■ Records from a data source
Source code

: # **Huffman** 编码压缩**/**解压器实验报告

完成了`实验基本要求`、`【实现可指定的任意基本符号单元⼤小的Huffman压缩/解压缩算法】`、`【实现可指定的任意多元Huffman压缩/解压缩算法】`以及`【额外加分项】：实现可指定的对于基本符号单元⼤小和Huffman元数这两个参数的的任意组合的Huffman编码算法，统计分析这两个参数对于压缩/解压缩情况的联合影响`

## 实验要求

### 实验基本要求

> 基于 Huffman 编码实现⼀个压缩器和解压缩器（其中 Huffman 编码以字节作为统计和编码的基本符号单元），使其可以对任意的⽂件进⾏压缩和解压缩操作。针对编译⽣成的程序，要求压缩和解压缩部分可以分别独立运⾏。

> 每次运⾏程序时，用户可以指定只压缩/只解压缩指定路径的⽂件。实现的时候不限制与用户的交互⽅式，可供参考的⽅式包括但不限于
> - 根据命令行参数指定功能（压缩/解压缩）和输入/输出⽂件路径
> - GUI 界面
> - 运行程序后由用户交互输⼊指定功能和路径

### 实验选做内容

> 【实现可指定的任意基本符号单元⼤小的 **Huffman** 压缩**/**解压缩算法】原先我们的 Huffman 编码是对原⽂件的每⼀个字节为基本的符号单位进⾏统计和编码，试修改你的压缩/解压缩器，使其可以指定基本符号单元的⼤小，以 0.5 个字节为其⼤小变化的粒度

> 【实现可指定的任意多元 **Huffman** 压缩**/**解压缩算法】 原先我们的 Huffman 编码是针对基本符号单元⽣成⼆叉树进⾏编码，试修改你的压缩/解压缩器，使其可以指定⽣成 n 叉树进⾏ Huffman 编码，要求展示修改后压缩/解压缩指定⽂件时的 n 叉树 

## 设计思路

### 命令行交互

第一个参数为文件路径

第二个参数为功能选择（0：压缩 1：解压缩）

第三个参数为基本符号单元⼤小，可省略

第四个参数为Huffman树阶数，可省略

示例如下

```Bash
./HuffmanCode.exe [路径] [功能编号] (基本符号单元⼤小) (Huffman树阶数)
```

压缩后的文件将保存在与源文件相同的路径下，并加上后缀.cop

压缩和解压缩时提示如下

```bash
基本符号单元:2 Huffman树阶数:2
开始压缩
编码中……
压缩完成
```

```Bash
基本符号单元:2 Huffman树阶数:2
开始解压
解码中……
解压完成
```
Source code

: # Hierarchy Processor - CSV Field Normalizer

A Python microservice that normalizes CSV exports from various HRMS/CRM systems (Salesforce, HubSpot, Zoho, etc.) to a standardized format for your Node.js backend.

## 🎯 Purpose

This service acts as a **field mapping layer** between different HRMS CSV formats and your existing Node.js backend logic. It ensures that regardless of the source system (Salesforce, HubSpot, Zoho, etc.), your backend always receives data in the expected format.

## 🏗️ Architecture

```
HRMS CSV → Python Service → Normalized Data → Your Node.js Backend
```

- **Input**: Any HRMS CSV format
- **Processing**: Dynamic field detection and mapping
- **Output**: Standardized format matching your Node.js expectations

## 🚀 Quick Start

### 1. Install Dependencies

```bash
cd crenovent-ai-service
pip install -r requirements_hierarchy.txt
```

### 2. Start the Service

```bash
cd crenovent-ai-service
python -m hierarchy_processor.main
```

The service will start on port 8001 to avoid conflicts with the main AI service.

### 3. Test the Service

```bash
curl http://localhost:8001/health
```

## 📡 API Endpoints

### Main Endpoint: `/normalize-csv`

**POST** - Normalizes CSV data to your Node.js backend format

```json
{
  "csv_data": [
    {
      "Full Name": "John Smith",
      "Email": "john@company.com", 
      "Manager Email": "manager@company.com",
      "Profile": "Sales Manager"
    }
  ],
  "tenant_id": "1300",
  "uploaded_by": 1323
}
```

■ GOAL OF THE EXERCISE
In the entries above, which lines hold the word "that"? Copy them out.

■ SOLUTION
A Python microservice that normalizes CSV exports from various HRMS/CRM systems (Salesforce, HubSpot, Zoho, etc.) to a standardized format for your Node.js backend.
This service acts as a **field mapping layer** between different HRMS CSV formats and your existing Node.js backend logic. It ensures that regardless of the source system (Salesforce, HubSpot, Zoho, etc.), your backend always receives data in the expected format.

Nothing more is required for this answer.